Le « P3 » de Bamako, un labo au cœur de la bataille contre le Covid-19

Le Monde- Publié le 15-06-2020

Alors en pleine recherche sur le virus Ebola, l’unité « pathogène 3 » de la capitale malienne a réorienté son action pour apporter « sa contribution » à l’effort international.
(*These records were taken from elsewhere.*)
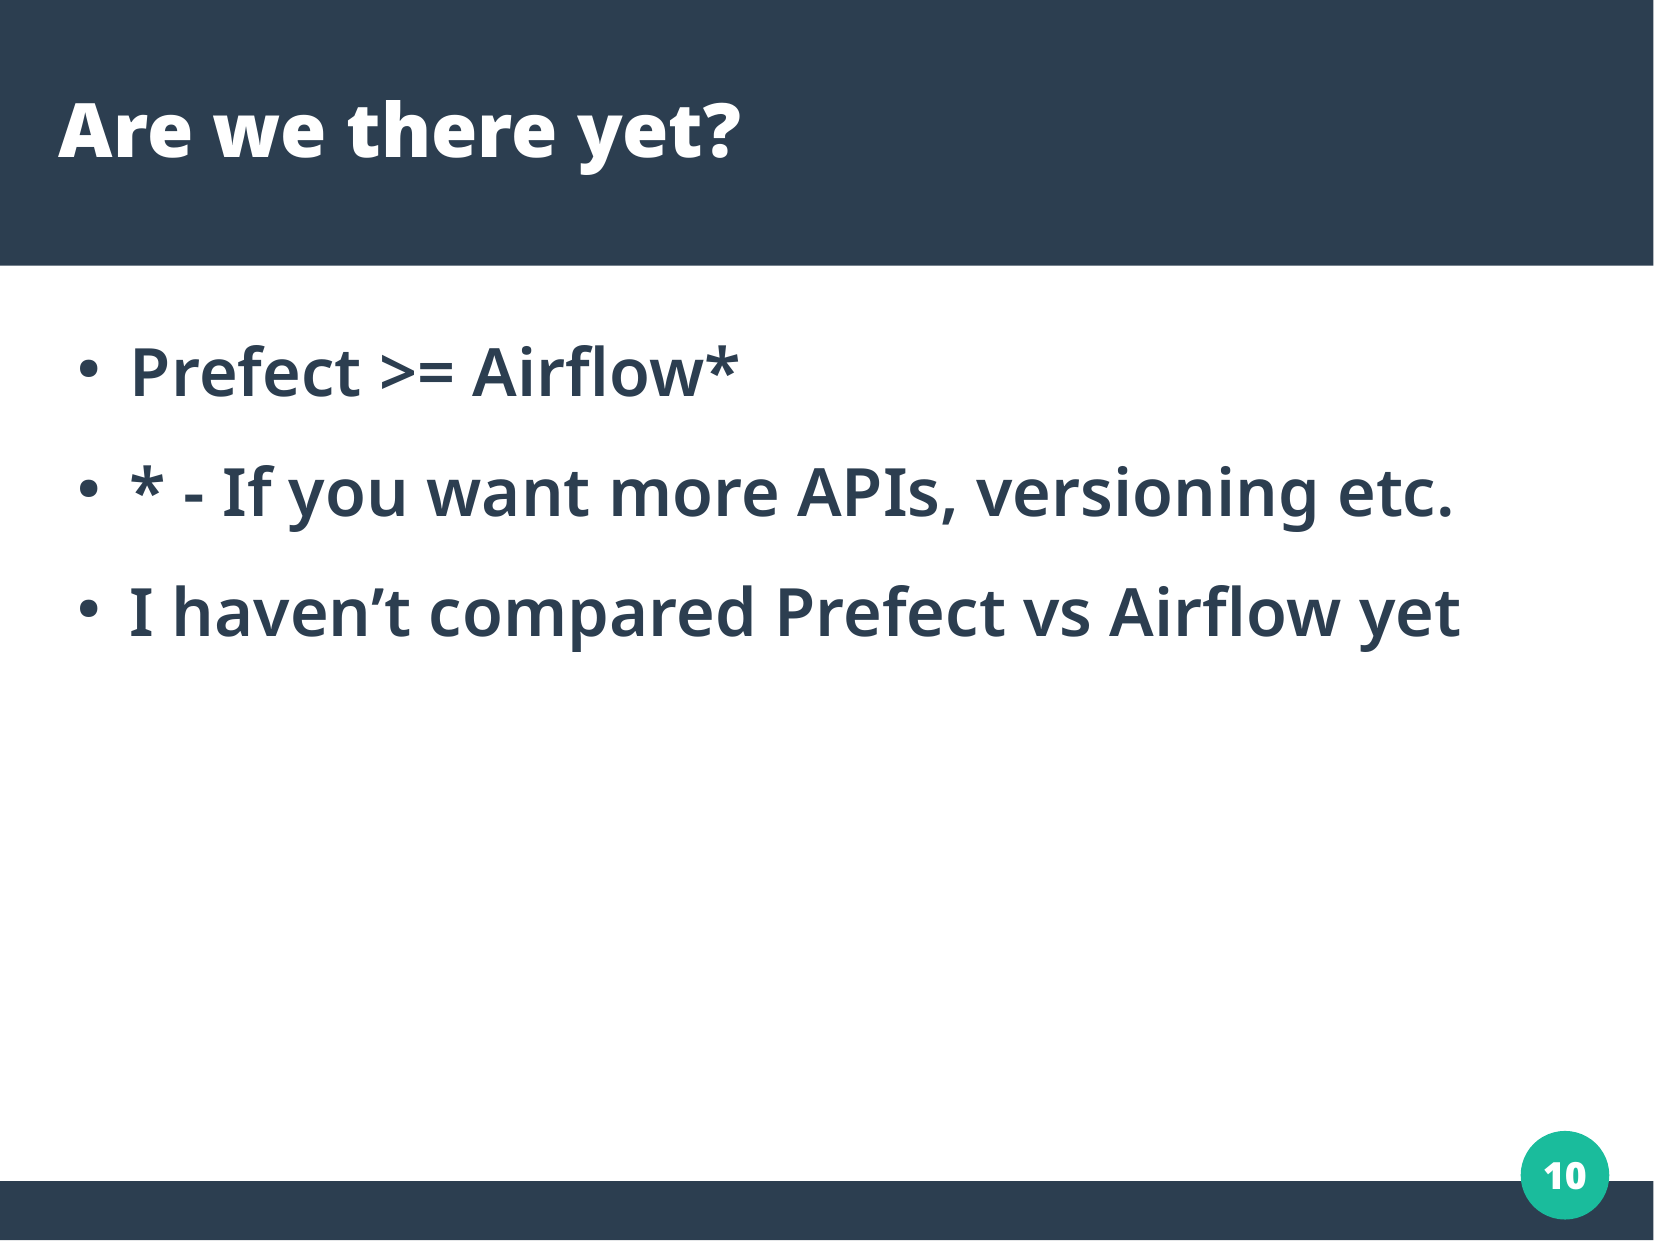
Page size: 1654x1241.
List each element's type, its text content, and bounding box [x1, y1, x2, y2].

list Prefect >= Airflow* * - If you want more APIs, versioning etc. I haven’t compared Prefect vs Airflow yet [59, 324, 1595, 1152]
title Are we there yet? [59, 49, 1595, 207]
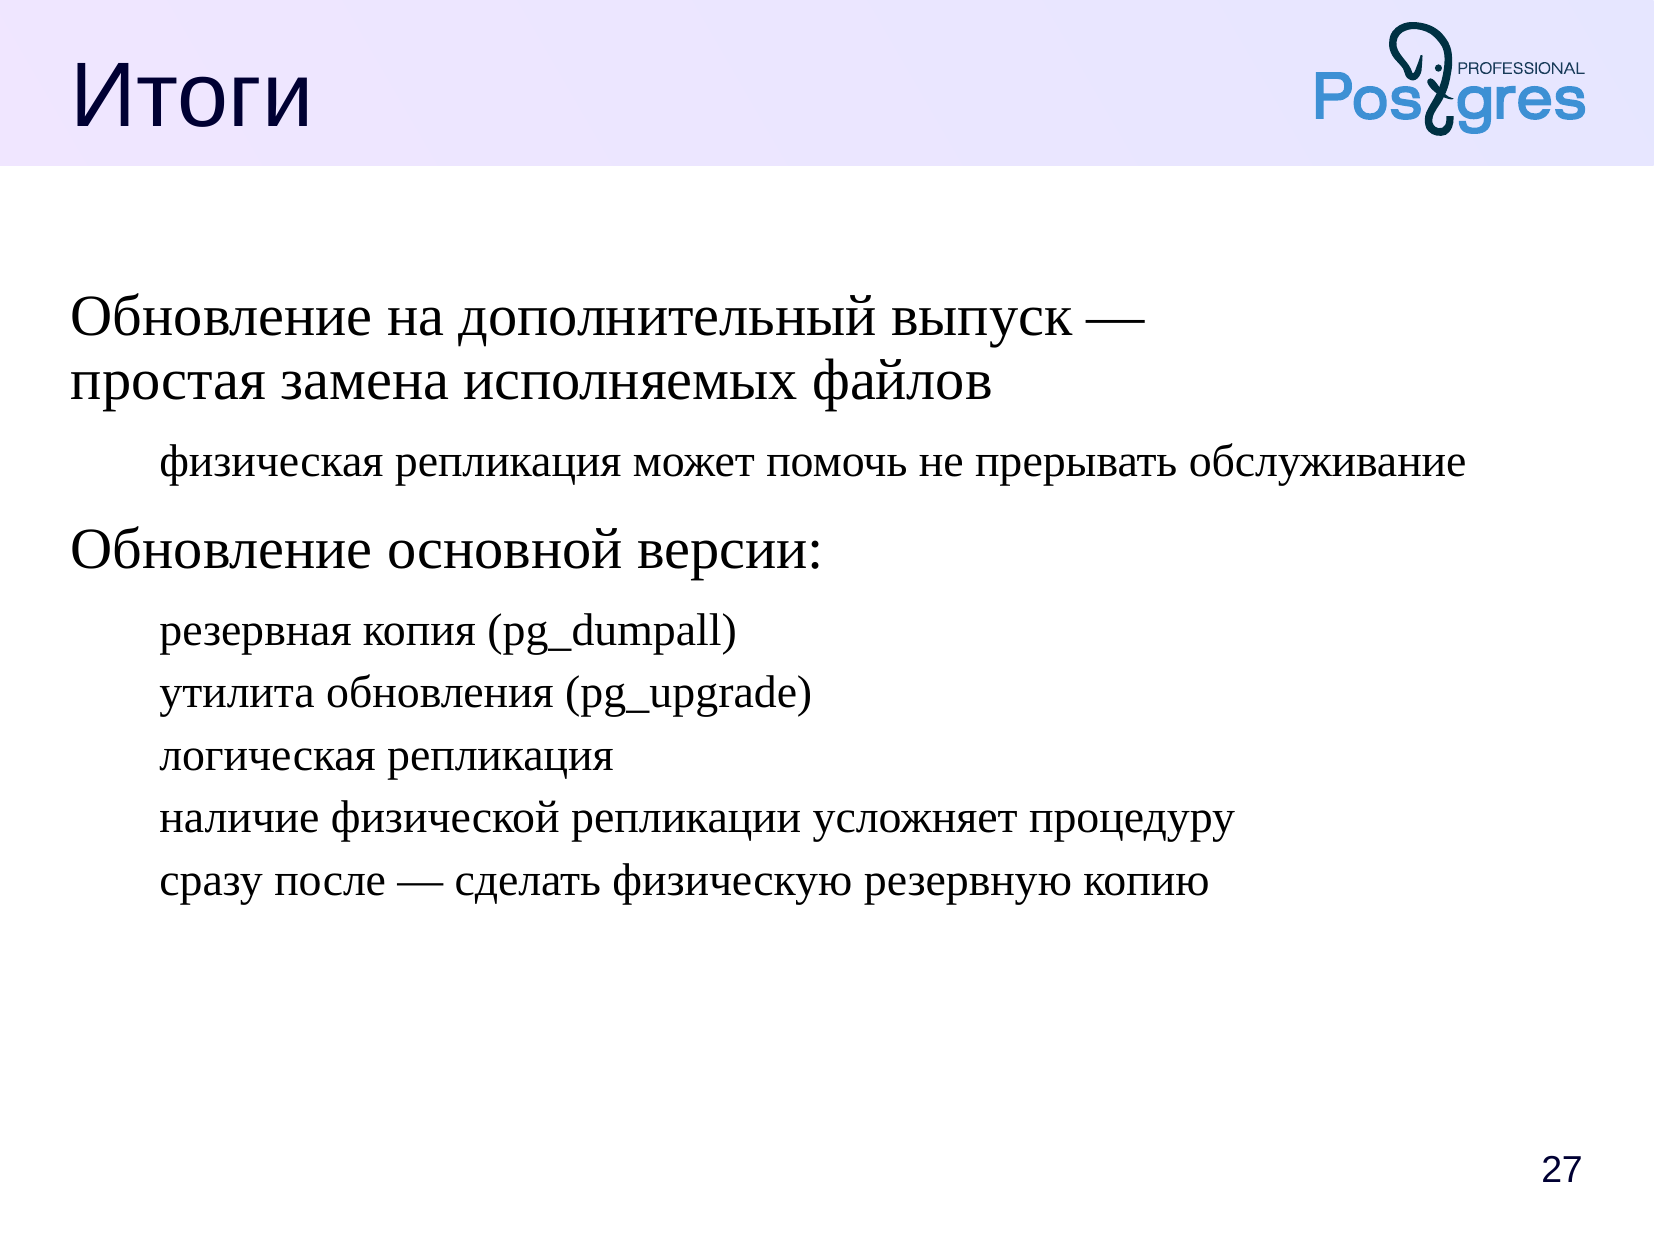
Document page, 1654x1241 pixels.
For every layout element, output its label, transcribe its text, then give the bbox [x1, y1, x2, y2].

list Обновление на дополнительный выпуск — простая замена исполняемых файлов физическая репликация может помочь не прерывать обслуживание Обновление основной версии: резервная копия (pg_dumpall) утилита обновления (pg_upgrade) логическая репликация наличие физической репликации усложняет процедуру сразу после — сделать физическую резервную копию [70, 283, 1583, 1134]
title Итоги [70, 43, 1241, 147]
Georges Togo, biologiste à la faculté de médecine de Bamako, s’apprête à entrer dans le seul laboratoire « P3 » du Mali pour traiter les échantillons de Covid-19, début juin 2020. Georges Togo, biologiste à la faculté de médecine de Bamako, s’apprête à entrer dans le seul laboratoire « P3 » du Mali pour traiter les échantillons de Covid-19, début juin 2020. Paul Lorgerie

La blouse, c’est un peu son uniforme. Un vêtement que Bassirou Diarra ne quitte plus guère, lui dont l’équipe vient de terminer à quatre heures du matin l’analyse des vingt derniers échantillons suspectés d’être contaminés par le nouveau coronavirus, en ce début du mois de juin. L’homme dirige le seul laboratoire de niveau « P3 » du Mali. Un lieu au cœur de la faculté de médecine, à Bamako, où ses équipes travaillent nuit et jour sur les nouveaux cas de malades du Covid-19 du pays.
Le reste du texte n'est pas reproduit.